A packaging company is alleged to have ignored fire service warnings that the Hastings plant could be engulfed in fire for the third time in a year.
Less than three months later an even bigger blaze broke out at Hawk Packaging, destroying the plant, damaging neighbouring businesses and threatening nearby homes.
Neighbouring company ENZA Foods is taking legal action against Hawk Packaging to recover insurance costs from the January 17 fire.
Hawk Packaging director Tim Combs faces two charges of breaching the Health and Safety in Employment Act 1992. Two charges have also been laid against the company.
Mr Combs is defending the charges in the Hastings District Court this week.
Prosecutor Neil Beadle said Mr Combs and the company failed to protect itself from the ”obvious” fire risk that went with storing large amounts of paper products.
Hawk Packaging manufactured egg cartons and fruit trays from waste paper.

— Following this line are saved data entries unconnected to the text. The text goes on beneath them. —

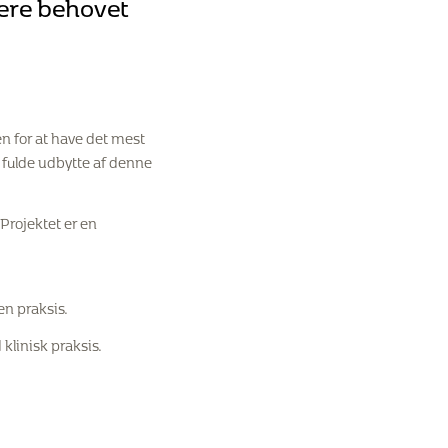
cere behovet
n for at have det mest
t fulde udbytte af denne
 Projektet er en
en praksis.
klinisk praksis.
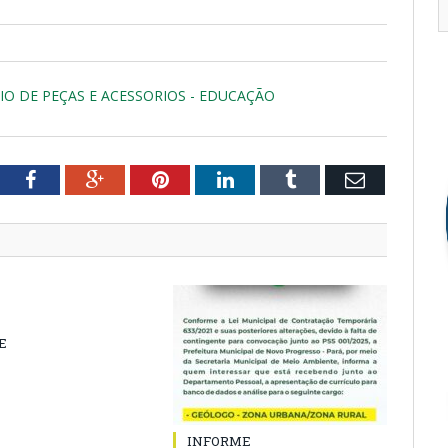
IO DE PEÇAS E ACESSORIOS - EDUCAÇÃO
tter
Facebook
Google+
Pinterest
LinkedIn
Tumblr
Email
E
INFORME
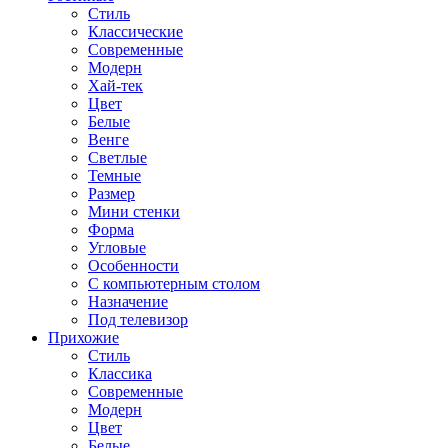
Стиль
Классические
Современные
Модерн
Хай-тек
Цвет
Белые
Венге
Светлые
Темные
Размер
Мини стенки
Форма
Угловые
Особенности
С компьютерным столом
Назначение
Под телевизор
Прихожие
Стиль
Классика
Современные
Модерн
Цвет
Белые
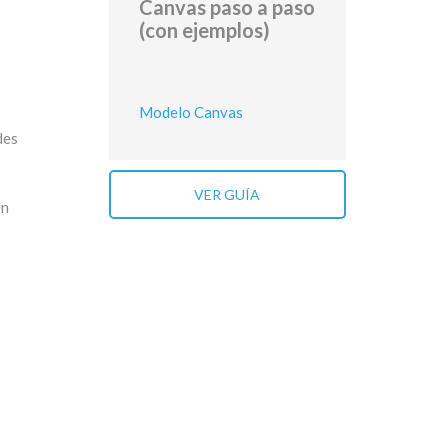
Canvas paso a paso
(con ejemplos)
Modelo Canvas
des
VER GUÍA
én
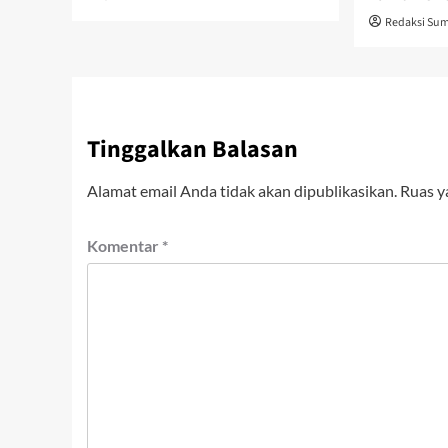
Redaksi Sum
Tinggalkan Balasan
Alamat email Anda tidak akan dipublikasikan.
Ruas y
Komentar
*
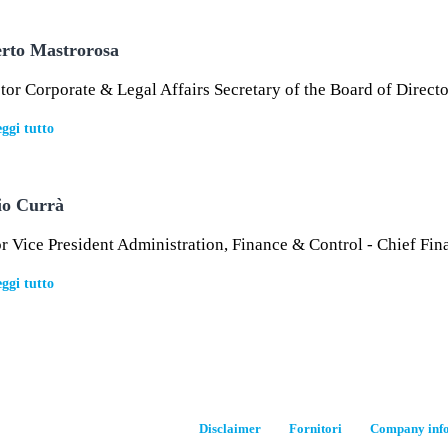
rto Mastrorosa
tor Corporate & Legal Affairs Secretary of the Board of Directo
ggi tutto
io Currà
r Vice President Administration, Finance & Control - Chief Fin
ggi tutto
Disclaimer
Fornitori
Company inf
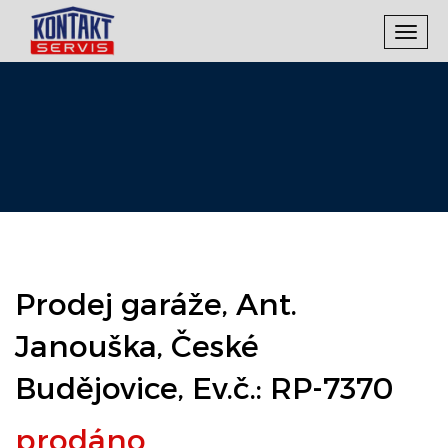
Toggl
navig
Prodej garáže, Ant.
Janouška, České
Budějovice, Ev.č.: RP-7370
prodáno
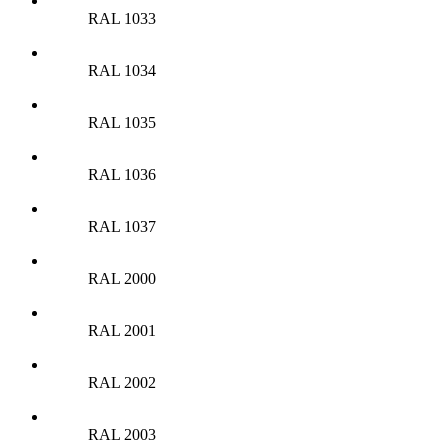
RAL 1033
RAL 1034
RAL 1035
RAL 1036
RAL 1037
RAL 2000
RAL 2001
RAL 2002
RAL 2003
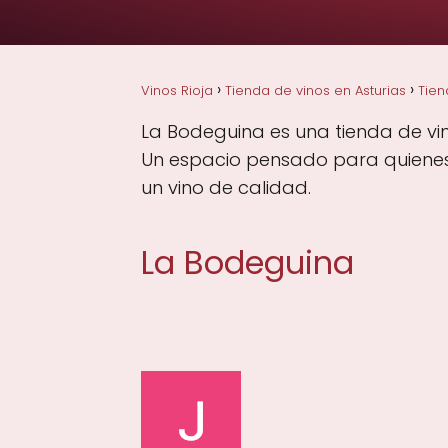
Vinos Rioja
Tienda de vinos en Asturias
Tien
La Bodeguina es una tienda de vin
Un espacio pensado para quienes v
un vino de calidad.
La Bodeguina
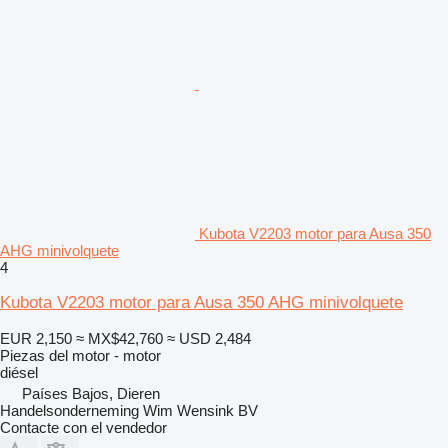
Kubota V2203 motor para Ausa 350
AHG minivolquete
4
Kubota V2203 motor para Ausa 350 AHG minivolquete
EUR 2,150
≈ MX$42,760
≈ USD 2,484
Piezas del motor - motor
diésel
Países Bajos, Dieren
Handelsonderneming Wim Wensink BV
Contacte con el vendedor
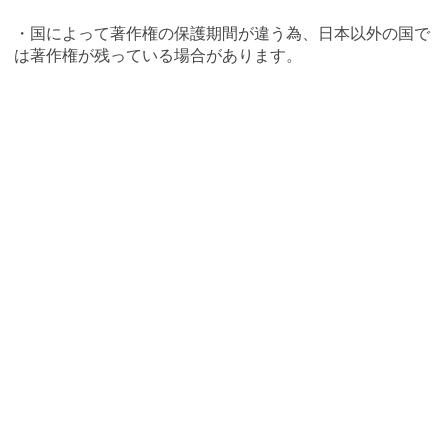
・国によって著作権の保護期間が違う為、日本以外の国で
は著作権が残っている場合があります。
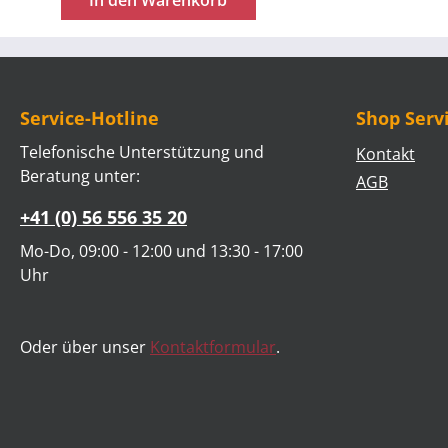
In den Warenkorb
Programm für einen
Oster-Detektiv-
Nachmittag entdecken
die Kinder rund um das
Geschehen in Jerusalem
Service-Hotline
Shop Serv
vom Einzug bis zur
Auferstehung mit Hilfe
Telefonische Unterstützung und
Kontakt
des Detektivs Mr. Clever
Beratung unter:
AGB
zahlreiche Hinweise, die
+41 (0) 56 556 35 20
zu dem Fazit führen:
Jesus ist der wahre König,
Mo-Do, 09:00 - 12:00 und 13:30 - 17:00
der Rettung bringt.
Uhr
Gestalten Sie mit den
Kindern einen
erlebnisreichen
Oder über unser
Kontaktformular
.
Nachmittag live oder
online. Die
Präsentationen im
Download zur Geschichte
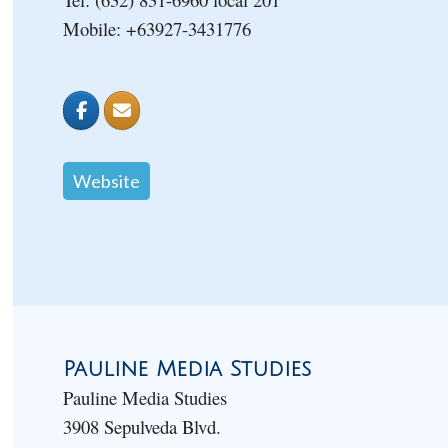
Mobile: +63927-3431776
Website
Pauline Media Studies
Pauline Media Studies
3908 Sepulveda Blvd.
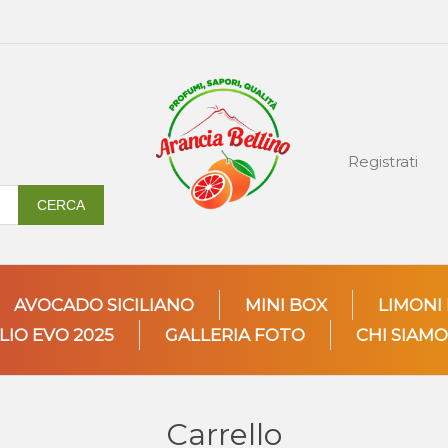
Registrati
CERCA
AVOCADO SICILIANO
MINI BOX
LIMONI
LIO EVO 2025
GALLERIA FOTO
CHI SIAMO
Carrello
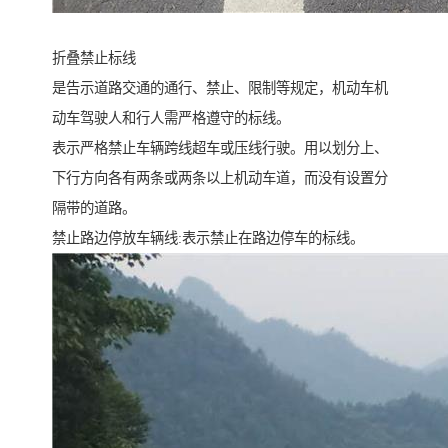
折叠禁止标线
是告示道路交通的通行、禁止、限制等规定，机动车机
动车驾驶人和行人需严格遵守的标线。
表示严格禁止车辆跨线超车或压线行驶。用以划分上、
下行方向各有两条或两条以上机动车道，而没有设置分
隔带的道路。
禁止路边停放车辆线:表示禁止在路边停车的标线。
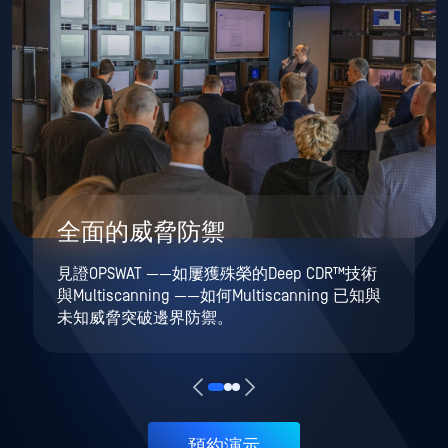
全面的威脅防禦
見證OPSWAT ——如屢獲殊榮的Deep CDR™技術
與Multiscanning ——如何Multiscanning 已知與
未知威脅突破邊界防禦。
預約演示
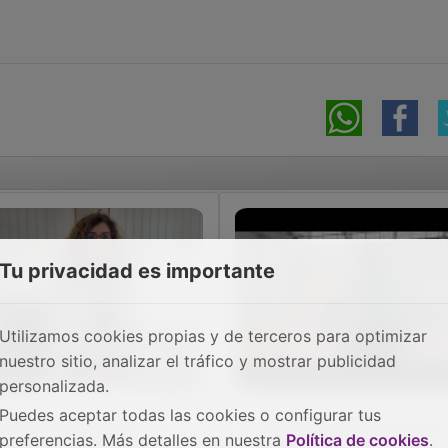
Tu privacidad es importante
Utilizamos cookies propias y de terceros para optimizar
nuestro sitio, analizar el tráfico y mostrar publicidad
personalizada.
Puedes aceptar todas las cookies o configurar tus
llanueva de la Torre
Liga Urban Planet, triunf
preferencias. Más detalles en nuestra
Política de cookies
.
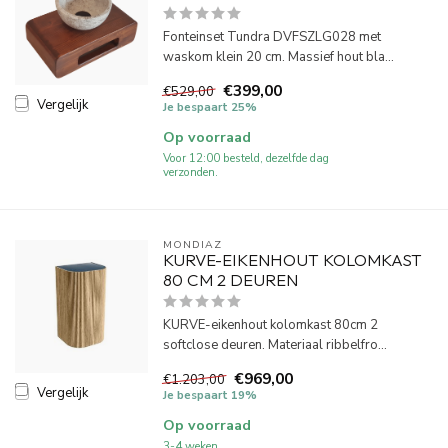
Fonteinset Tundra DVFSZLG028 met
waskom klein 20 cm. Massief hout bla...
€399,00
€529,00
Vergelijk
Je bespaart 25%
Op voorraad
Voor 12:00 besteld, dezelfde dag
verzonden.
MONDIAZ
KURVE-EIKENHOUT KOLOMKAST
80 CM 2 DEUREN
KURVE-eikenhout kolomkast 80cm 2
softclose deuren. Materiaal ribbelfro...
€969,00
€1.203,00
Vergelijk
Je bespaart 19%
Op voorraad
3-4 weken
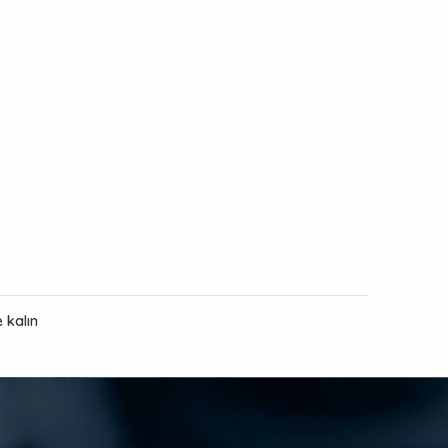
 kalın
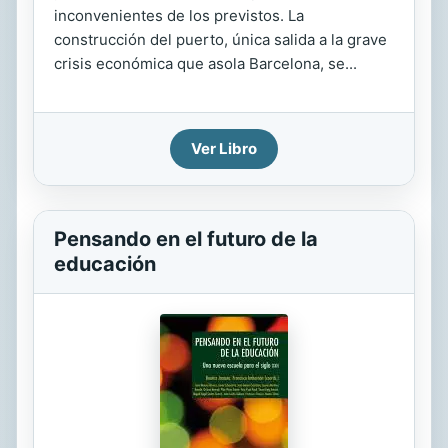
inconvenientes de los previstos. La
construcción del puerto, única salida a la grave
crisis económica que asola Barcelona, se...
Ver Libro
Pensando en el futuro de la
educación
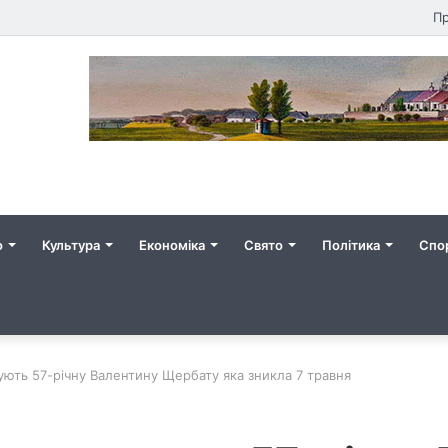
Пр
о
Культура
Економіка
Свято
Політика
Спо
ють 57-річну Валентину Щербату яка зникла 7 травня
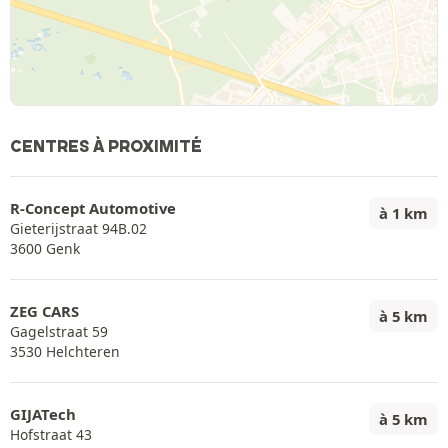
CENTRES À PROXIMITÉ
R-Concept Automotive
à 1 km
Gieterijstraat 94B.02
3600 Genk
ZEG CARS
à 5 km
Gagelstraat 59
3530 Helchteren
GIJATech
à 5 km
Hofstraat 43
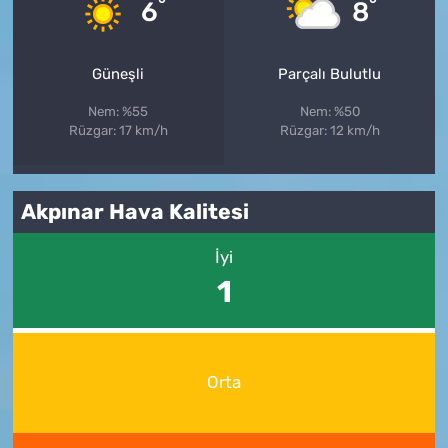
°
°
6
8
Güneşli
Parçalı Bulutlu
Nem: %55
Nem: %50
Rüzgar: 17 km/h
Rüzgar: 12 km/h
Akpınar Hava Kalitesi
İyi
1
Orta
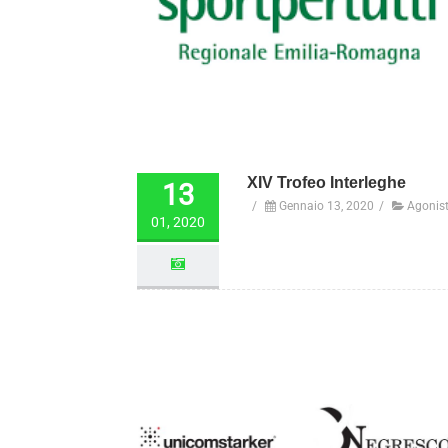
XIV Trofeo Interleghe
13
/
Gennaio 13, 2020
/
Agonist
01, 2020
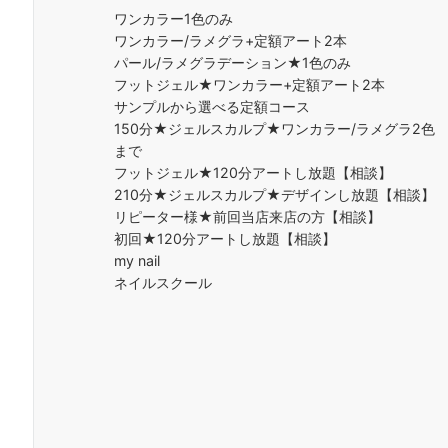
ワンカラー1色のみ
ワンカラー/ラメグラ+定額アート2本
パール/ラメグラデーション★1色のみ
フットジェル★ワンカラー+定額アート2本
サンプルから選べる定額コース
150分★ジェルスカルプ★ワンカラー/ラメグラ2色
まで
フットジェル★120分アートし放題【相談】
210分★ジェルスカルプ★デザインし放題【相談】
リピーター様★前回当店来店の方【相談】
初回★120分アートし放題【相談】
my nail
ネイルスクール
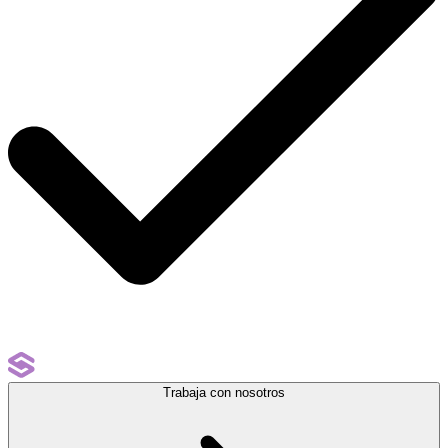
Trabaja con nosotros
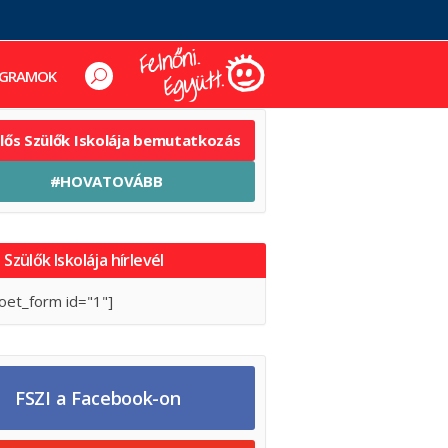
GRAMOK
elős Szülők Iskolája bemutatkozás
#HOVATOVÁBB
 Szülők Iskolája hírlevél
oet_form id="1"]
FSZI a Facebook-on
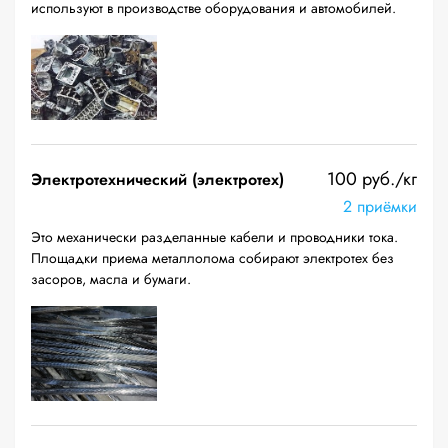
используют в производстве оборудования и автомобилей.
100 руб./кг
Электротехнический (электротех)
2 приёмки
Это механически разделанные кабели и проводники тока.
Площадки приема металлолома собирают электротех без
засоров, масла и бумаги.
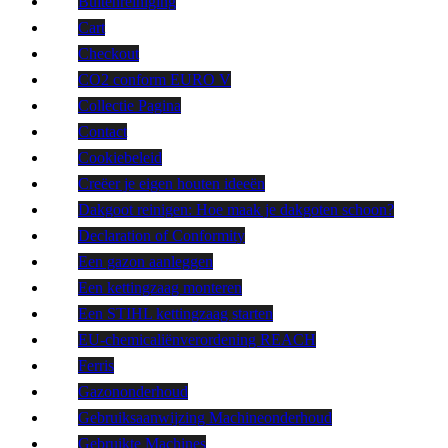
Buitenreiniging
Cart
Checkout
CO2 conform EURO V
Collectie Pagina
Contact
Cookiebeleid
Creëer je eigen houten ideeën
Dakgoot reinigen: Hoe maak je dakgoten schoon?
Declaration of Conformity
Een gazon aanleggen
Een kettingzaag monteren
Een STIHL kettingzaag starten
EU-chemicaliënverordening REACH
Ferris
Gazononderhoud
Gebruiksaanwijzing Machineonderhoud
Gebruikte Machines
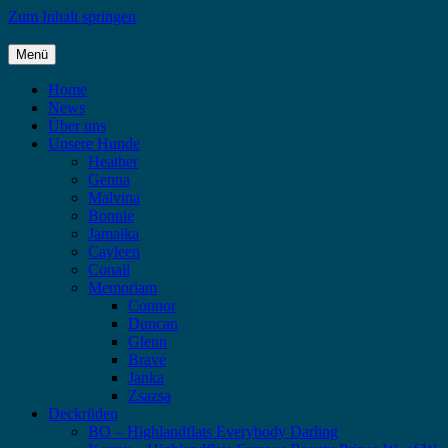
Zum Inhalt springen
Menü
Highlandflats – Flat Coated Retriever
Home
News
Über uns
Unsere Hunde
Heather
Genna
Malvina
Bonnie
Jamaika
Cayleen
Conall
Memoriam
Connor
Duncan
Glenn
Brave
Janka
Zsazsa
Deckrüden
BO – Highlandflats Everybody Darling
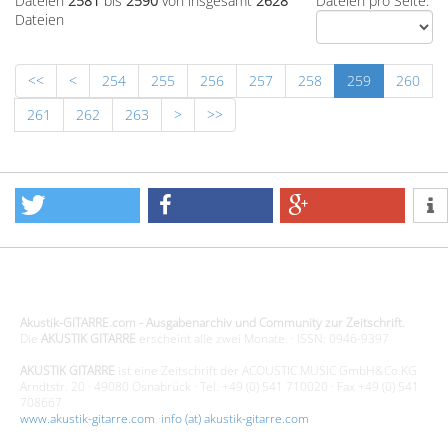
Dateien
2581
bis
2590
von insgesamt
2628
Dateien pro Seite:
Dateien
<<
<
254
255
256
257
258
259
260
261
262
263
>
>>
Design - Gestaltung - Umsetzung ©20015 MORENO media-it
Akustik-GITARRE.com - Ausgabenarchiv und Community zur Zeitschrift.
Die
AKUSTIK GITARRE
erscheint alle zwei Monate. · ISSN: 0946-9397
AKUSTIK GITARRE
ist eine Zeitschrift der ACOUSTIC MUSIC GmbH&Co.KG
Arndtstr. 20 · 49080 Osnabrück · Tel. +49 (0) 541 710020 · Fax +49 (0) 541
708667
www.akustik-gitarre.com
·
info (at) akustik-gitarre.com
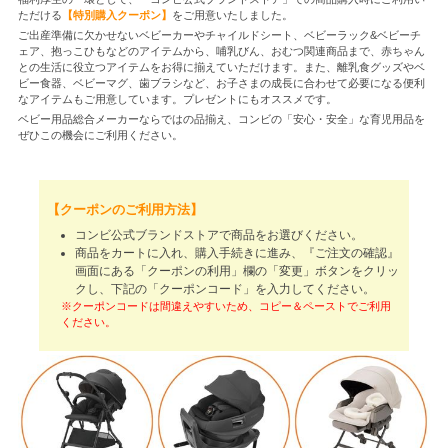
ただける
【特別購入クーポン】
をご用意いたしました。
ご出産準備に欠かせないベビーカーやチャイルドシート、ベビーラック&ベビーチ
ェア、抱っこひもなどのアイテムから、哺乳びん、おむつ関連商品まで、赤ちゃん
+
との生活に役立つアイテムをお得に揃えていただけます。また、離乳食グッズやベ
ビー食器、ベビーマグ、歯ブラシなど、お子さまの成長に合わせて必要になる便利
なアイテムもご用意しています。プレゼントにもオススメです。
+
ベビー用品総合メーカーならではの品揃え、コンビの「安心・安全」な育児用品を
ぜひこの機会にご利用ください。
【クーポンのご利用方法】
コンビ公式ブランドストアで商品をお選びください。
商品をカートに入れ、購入手続きに進み、『ご注文の確認』
画面にある「クーポンの利用」欄の「変更」ボタンをクリッ
クし、下記の「クーポンコード」を入力してください。
※クーポンコードは間違えやすいため、コピー＆ペーストでご利用
ください。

The Fire Service had previously identified the Tomoana Rd factory as a high fire risk and outlined concerns to the company director about how the paper products were stored.
The plant had been struck by two fires in the year before the January blaze.
A fire broke out in February 2011 when a piece of waste paper caught fire in a dryer.
A second blaze in October destroyed part of the roof and some of the fire fighting equipment in the paper room.
Despite this, Mr Combs continued to store product three pallets high against the outside wall of the paper room, and never replaced the damaged fire hoses.
On January 17, 2012, fire crews from as far afield as Dannevirke and Palmerston North tended the blaze, with many saying it was the biggest they had fought in Hawke’s Bay.
No-one was injured but the factory burned to the ground, nearby houses were evacuated and ash covered Hastings.
Mr Beadle said the company took inadequate precautions to protect itself from a fire and prevent it from spreading to neighbouring businesses.
Rejected product, which often came out of the machines hot, should have been isolated from flammable material and the damaged fire hoses should have been replaced, Mr Beadle said.
”It’s just unacceptable.”
The hearing is expected to last five days.